While the offer size and structure imply growth ambitions, no specific expansion plans, capex pipeline, M&A targets, or new market entries are disclosed.

Ownership and Lock-up Arrangements

The prospectus does not disclose pre- or post-IPO shareholding structure, lock-up periods, or ESOP details.

Valuation and Peer Comparison

No financial metrics or peer company comparisons are provided. Thus, a valuation table cannot be constructed.

Research Coverage and Analyst Opinions

No research coverage, analyst price targets, or opinions are included in the document.

IPO Allotment Result

Final subscription outcomes by tranche, institutional anchor allocations, or retail/institutional oversubscription details are not disclosed.

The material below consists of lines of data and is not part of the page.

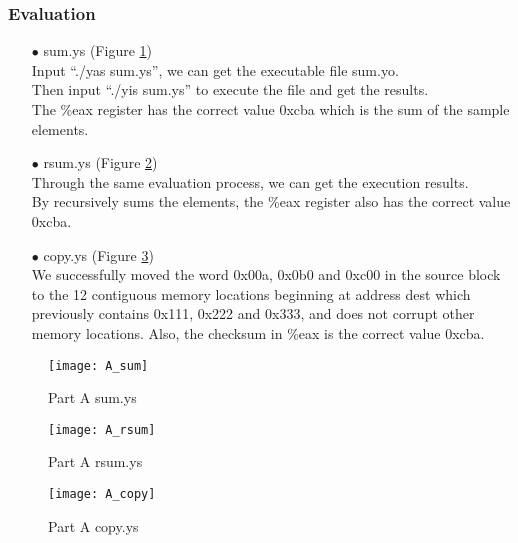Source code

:\documentclass{article}
\begin{document}
\subsubsection{Evaluation}

\begin{itemize}
\item[$\bullet$]{\ttfamily sum.ys} (Figure \ref{Part A: sum.ys})\\
Input “{\ttfamily ./yas sum.ys}”, we can get the executable file {\ttfamily sum.yo}. \\
Then input “{\ttfamily ./yis sum.ys}” to execute the file and get the results.\\
The {\ttfamily \%eax} register has the correct value {\ttfamily 0xcba} which is the sum of the sample elements.
\end{itemize}
\begin{itemize}
\item[$\bullet$]{\ttfamily rsum.ys} (Figure \ref{Part A: rsum.ys})\\
Through the same evaluation process, we can get the execution results. \\
By recursively sums the elements, the {\ttfamily \%eax} register also has the correct value {\ttfamily 0xcba}.
\end{itemize}
\begin{itemize}
\item[$\bullet$]{\ttfamily copy.ys} (Figure \ref{Part A: copy.ys})\\
We successfully moved the word {\ttfamily 0x00a}, {\ttfamily  0x0b0} and {\ttfamily 0xc00} in the source block to the 12 contiguous memory locations beginning at address dest which previously contains {\ttfamily 0x111}, {\ttfamily 0x222} and {\ttfamily 0x333}, and does not corrupt other memory locations. Also, the checksum in {\ttfamily \%eax} is the correct value {\ttfamily 0xcba}.
\end{itemize}
\begin{figure}[htbp]%
		\centering%
		\texttt{[image: A\_sum]}
		\caption{Part A  {\ttfamily sum.ys}} \label{Part A: sum.ys}%
\end{figure}
\begin{figure}[htbp]%
		\centering%
		\texttt{[image: A\_rsum]}
		\caption{Part A  {\ttfamily rsum.ys}} \label{Part A: rsum.ys}%
\end{figure}
\begin{figure}[htbp]%
		\centering%
		\texttt{[image: A\_copy]}
		\caption{Part A  {\ttfamily copy.ys}} \label{Part A: copy.ys}%
\end{figure}
\end{document}
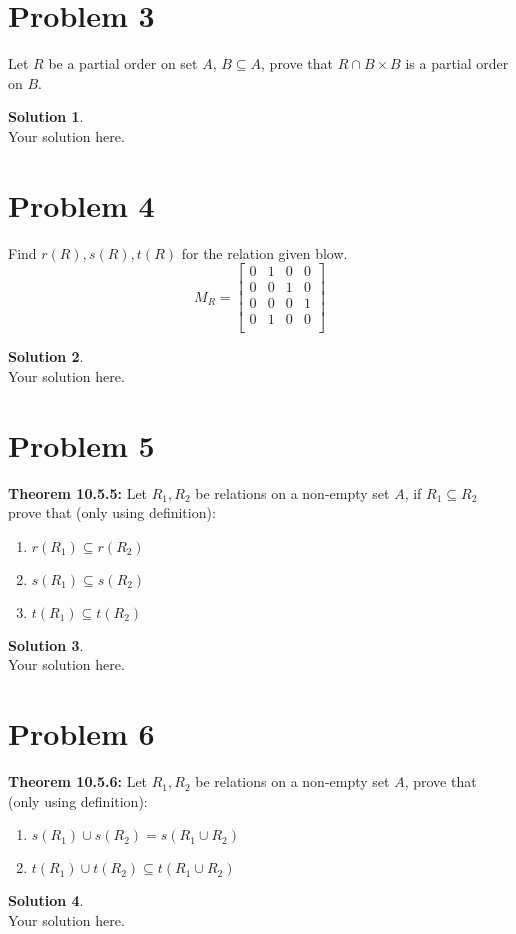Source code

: \documentclass[a4paper,UTF8]{article}
\theoremstyle{definition}
\newtheorem*{solution}{Solution}
\begin{document}
\section*{Problem 3}
Let $R$ be a partial order on set $A$, $B\subseteq A$, prove that $R\cap B\times B$ is a partial order on $B$.
\begin{solution}
	~\\
	Your solution here.
\end{solution}

\section*{Problem 4}
Find $r(R),s(R),t(R)$ for the relation given blow.
$$M_R=\left[\begin{array}{cccc} 
0 & 1 & 0 & 0 \\ 
0 & 0 & 1 & 0 \\ 
0 & 0 & 0 & 1 \\
0 & 1 & 0 & 0 \\
\end{array}\right]
$$
\begin{solution}
	~\\
	Your solution here.
\end{solution}

\section*{Problem 5}
\textbf{Theorem 10.5.5: }Let $R_1,R_2$ be relations on a non-empty set $A$, if $R_1\subseteq R_2$ prove that (only using definition):
\begin{enumerate}
	\item $r(R_1)\subseteq r(R_2)$
	\item $s(R_1)\subseteq s(R_2)$
	\item $t(R_1)\subseteq t(R_2)$
\end{enumerate}
\begin{solution}
	~\\
	Your solution here.
\end{solution}


\section*{Problem 6}
\textbf{Theorem 10.5.6: }Let $R_1,R_2$ be relations on a non-empty set $A$,  prove that (only using definition):
\begin{enumerate}
	\item $s(R_1) \cup s(R_2)= s(R_1\cup R_2)$
	\item $t(R_1) \cup t(R_2)\subseteq t(R_1\cup R_2)$
\end{enumerate}
\begin{solution}
	~\\
	Your solution here.
\end{solution}
\end{document}
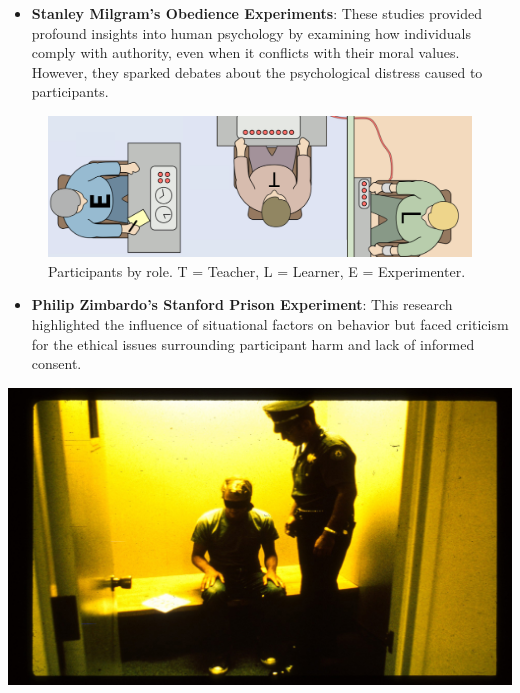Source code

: \documentclass[
]{book}
\providecommand{\tightlist}{%
  \setlength{\itemsep}{0pt}\setlength{\parskip}{0pt}}
\begin{document}
\begin{itemize}
\tightlist
\item
  \textbf{Stanley Milgram's Obedience Experiments}: These studies provided profound insights into human psychology by examining how individuals comply with authority, even when it conflicts with their moral values. However, they sparked debates about the psychological distress caused to participants.
\end{itemize}

\begin{figure}
\centering
\includegraphics[width=1\linewidth,height=\textheight,keepaspectratio]{images/milgram_experiment.png}
\caption{Participants by role. T = Teacher, L = Learner, E = Experimenter.}
\end{figure}

\begin{itemize}
\tightlist
\item
  \textbf{Philip Zimbardo's Stanford Prison Experiment}: This research highlighted the influence of situational factors on behavior but faced criticism for the ethical issues surrounding participant harm and lack of informed consent.
\end{itemize}

\href{https://www.prisonexp.org/}{\includegraphics[width=1\linewidth,height=\textheight,keepaspectratio]{images/police-blindfolding.jpg}}
\end{document}
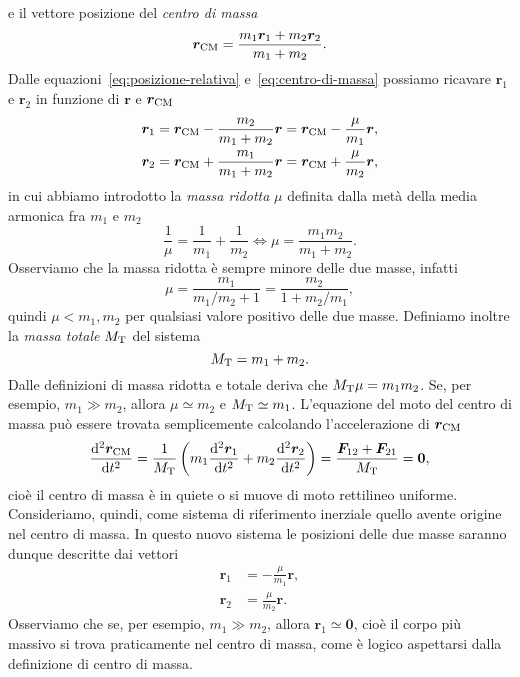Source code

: e il vettore posizione del \emph{centro di massa}
\begin{equation}
  \label{eq:centro-di-massa}
  \bm{r}_\textup{CM} = \frac{m_1\bm{r}_1+m_2\bm{r}_2}{m_1+m_2}.
\end{equation}
Dalle equazioni~\eqref{eq:posizione-relativa} e~\eqref{eq:centro-di-massa}
possiamo ricavare $\bm{r}_1$ e $\bm{r}_2$ in funzione di $\bm{r}$ e
$\bm{r}_\textup{CM}$
\begin{subequations}
  \label{eq:r1-r2-posizione-relativa-cdm}
  \begin{align}
    \bm{r}_1 &= \bm{r}_\textup{CM} - \frac{m_2}{m_1+m_2}\bm{r} =
    \bm{r}_\textup{CM} - \frac{\mu}{m_1}\bm{r},\\
    \bm{r}_2 &= \bm{r}_\textup{CM} + \frac{m_1}{m_1+m_2}\bm{r} =
    \bm{r}_\textup{CM} + \frac{\mu}{m_2}\bm{r},
  \end{align}
\end{subequations}
in cui abbiamo introdotto la \emph{massa ridotta} $\mu$ definita dalla metà
della media armonica fra $m_1$ e $m_2$
\begin{equation}
  \frac{1}{\mu} = \frac{1}{m_1} + \frac{1}{m_2} \iff \mu=\frac{m_1m_2}{m_1+m_2}.
\end{equation}
Osserviamo che la massa ridotta è sempre minore delle due masse, infatti
\begin{equation}
  \mu =\frac{m_1}{m_1/m_2+1} = \frac{m_2}{1+m_2/m_1},
\end{equation}
quindi $\mu < m_1,m_2$ per qualsiasi valore positivo delle due masse. Definiamo
inoltre la \emph{massa totale} $M_\textup{T}$ del sistema
\begin{equation}
  M_\textup{T}=m_1+m_2.
\end{equation}
Dalle definizioni di massa ridotta e totale deriva che
$M_\textup{T}\mu=m_1m_2$. Se, per esempio, $m_1\gg m_2$, allora $\mu\simeq m_2$ e
$M_\textup{T}\simeq m_1$. L'equazione del moto del centro di massa può essere
trovata semplicemente calcolando l'accelerazione di $\bm{r}_\textup{CM}$
\begin{equation}
  \toder[2]{\bm{r}_\textup{CM}}{t} = \frac{1}{M_\textup{T}}
  \left(
    m_1\toder[2]{\bm{r}_1}{t} + m_2\toder[2]{\bm{r}_2}{t}
  \right) = \frac{\bm{F}_{12}+\bm{F}_{21}}{M_\textup{T}} = \bm{0},
\end{equation}
cioè il centro di massa è in quiete o si muove di moto rettilineo
uniforme. Consideriamo, quindi, come sistema di riferimento inerziale quello
avente origine nel centro di massa. In questo nuovo sistema le posizioni delle
due masse saranno dunque descritte dai vettori
\begin{subequations}
  \label{eq:r1-r2-nel-cdm}
  \begin{align}
    \bm{r}_1 &= -\frac{\mu}{m_1}\bm{r}, \label{eq:r1-nel-cdm}\\
    \bm{r}_2 &= \frac{\mu}{m_2}\bm{r}.
  \end{align}
\end{subequations}
Osserviamo che se, per esempio, $m_1\gg m_2$, allora $\bm{r}_1\simeq\bm{0}$,
cioè il corpo più massivo si trova praticamente nel centro di massa, come è
logico aspettarsi dalla definizione di centro di massa.

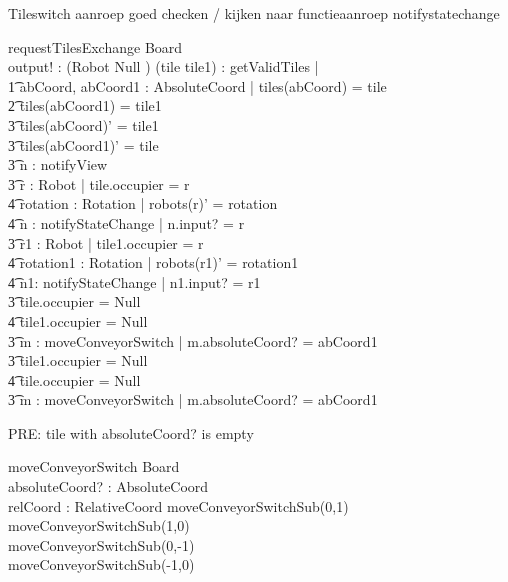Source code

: \documentclass[a4paper,11pt]{article}
\begin{document}
Tileswitch aanroep goed checken / kijken naar functieaanroep notifystatechange
\begin{schema}{requestTilesExchange}
\Delta Board \\
output! : ({Robot \union Null} )
\where
\exists (tile \cross tile1) : getValidTiles | \\ \t1
\exists abCoord, abCoord1 : AbsoluteCoord | tiles(abCoord) = tile \\ \t2
tiles(abCoord1) = tile1 \implies \\ \t3
tiles(abCoord)' = tile1 \\ \t3
tiles(abCoord1)' = tile \\ \t3
\exists n : notifyView \\ \t3
\exists r : Robot | tile.occupier = r \implies \\ \t4
\exists rotation : Rotation | robots(r)' = rotation \\ \t4
\exists n : notifyStateChange | n.input? = r \\ \t3
\exists r1 : Robot | tile1.occupier = r \implies \\ \t4
\exists rotation1 : Rotation | robots(r1)' = rotation1 \\ \t4
\exists n1: notifyStateChange | n1.input? = r1 \\ \t3
\IF tile.occupier = Null \\ \t4
tile1.occupier \not = Null\\ \t3
\THEN \exists m : moveConveyorSwitch | m.absoluteCoord? = abCoord1 \\ \t3
\IF tile1.occupier = Null \\ \t4
tile.occupier \not = Null \\ \t3
\THEN \exists m : moveConveyorSwitch | m.absoluteCoord? = abCoord1
\end{schema}

PRE: tile with absoluteCoord? is empty
\begin{schema}{moveConveyorSwitch}
\Delta Board \\
absoluteCoord? : AbsoluteCoord \\
relCoord : RelativeCoord
\where
moveConveyorSwitchSub(0,1) \\
moveConveyorSwitchSub(1,0) \\
moveConveyorSwitchSub(0,-1) \\
moveConveyorSwitchSub(-1,0) \\
\end{schema}
\end{document}
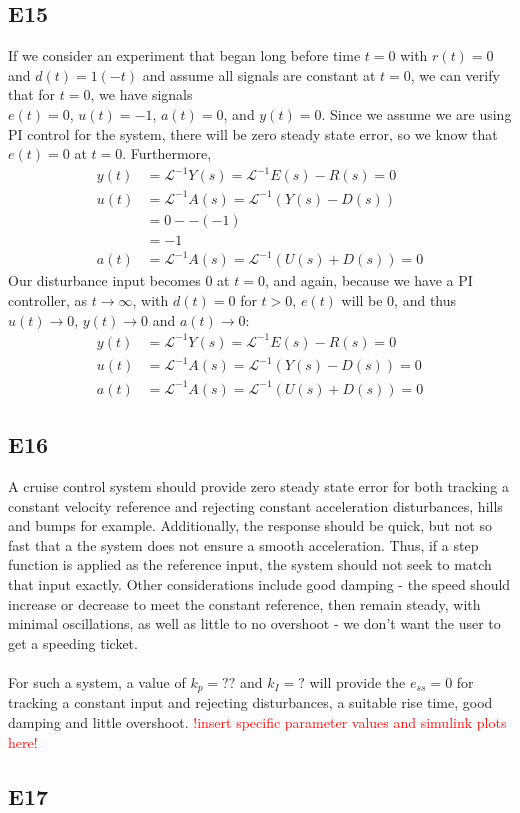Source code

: \documentclass[11pt,titlepage]{article}
\begin{document}
	\subsection*{E15}
		If we consider an experiment that began long before time $t=0$ with $r(t)=0$ and $d(t)=1(-t)$ and assume all signals are constant at $t=0$, we can verify that for $t=0$, we have signals\\
		$e(t)=0$, $u(t)=-1$, $a(t)=0$, and $y(t)=0$.
	Since we assume we are using PI control for the system, there will be zero steady state error, so we know that $e(t)=0$ at $t=0$. Furthermore, 
	\begin{align*}
		y(t)&=\mathcal{L}^{-1}Y(s)=\mathcal{L}^{-1}E(s)-R(s)=0\\
		u(t)&=\mathcal{L}^{-1}A(s)=\mathcal{L}^{-1}(Y(s)-D(s))\\
		&=0--(-1)\\
		&=-1\\
		a(t)&=\mathcal{L}^{-1}A(s)=\mathcal{L}^{-1}(U(s)+D(s))=0
	\end{align*}
	Our disturbance input becomes 0 at $t=0$, and again, because we have a PI controller, as $t\to \infty$, with $d(t)=0$ for $t>0$, $e(t)$ will be 0, and thus $u(t)\to0$, $y(t)\to0$ and $a(t)\to0$:
	\begin{align*}
		y(t)&=\mathcal{L}^{-1}Y(s)=\mathcal{L}^{-1}E(s)-R(s)=0\\
		u(t)&=\mathcal{L}^{-1}A(s)=\mathcal{L}^{-1}(Y(s)-D(s))=0\\
		a(t)&=\mathcal{L}^{-1}A(s)=\mathcal{L}^{-1}(U(s)+D(s))=0
	\end{align*}
	
	\subsection*{E16}
		A cruise control system should provide zero steady state error for both tracking a constant velocity reference and rejecting constant acceleration disturbances, hills and bumps for example. Additionally, the response should be quick, but not so fast that a the system does not ensure a smooth acceleration. Thus, if a step function is applied as the reference input, the system should not seek to match that input exactly. Other considerations include good damping - the speed should increase or decrease to meet the constant reference, then remain steady, with minimal oscillations, as well as little to no overshoot - we don't want the user to get a speeding ticket.\\\\
		For such a system, a value of $k_p=??$ and $k_I=?$ will provide the $e_{ss}=0$ for tracking a constant input and rejecting disturbances, a suitable rise time, good damping and little overshoot. 
		\textcolor{red}{!insert specific parameter values and simulink plots here!}

	\subsection*{E17}
\end{document}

Listing Outlook: Subscription Appeal and First-Day Prospects

Inference: Based strictly on the disclosed structure, the presence of multiple underwriting and coordination parties, a flexible allocation mechanism favoring retail and institutional demand, and timing in mid-November 2025, the IPO appears structured to support a stable listing. The absence of company financials, peer comparables, and explicit demand/oversubscription figures limits further assessment of likely first-day performance or trading range.

Prospectus Access

The full prospectus is available at www.hkexnews.hk and www.baili-pharm.com.

How to Apply for the IPO

  • Application Channels:
    • White Form eIPO service via www.eipo.com.hk (for those who want a physical share certificate, allotted in your own name)
    • Through your broker or custodian who is an HKSCC Participant, instructing them to apply via HKSCC’s FINI system (allotted in the name of HKSCC Nominees and credited to your designated CCASS stock account)
  • Application Window:
    • Opens: 9:00 a.m., Friday, November 7, 2025
    • Closes: 12:00 noon, Wednesday, November 12, 2025
  • Minimum Application: 100 Hong Kong Offer Shares, or in multiples as specified in the application table.
No. of Hong Kong Offer Shares Amount Payable (HK\$)
100 39,292.31
1,000 392,923.06
10,000 3,929,230.66
431,700 (Maximum) 169,624,887.17

Applicants are required to pay the full amount inclusive of all relevant charges upon application. Refunds (if any) will be made according to the final offer price and allocation outcome [[4]].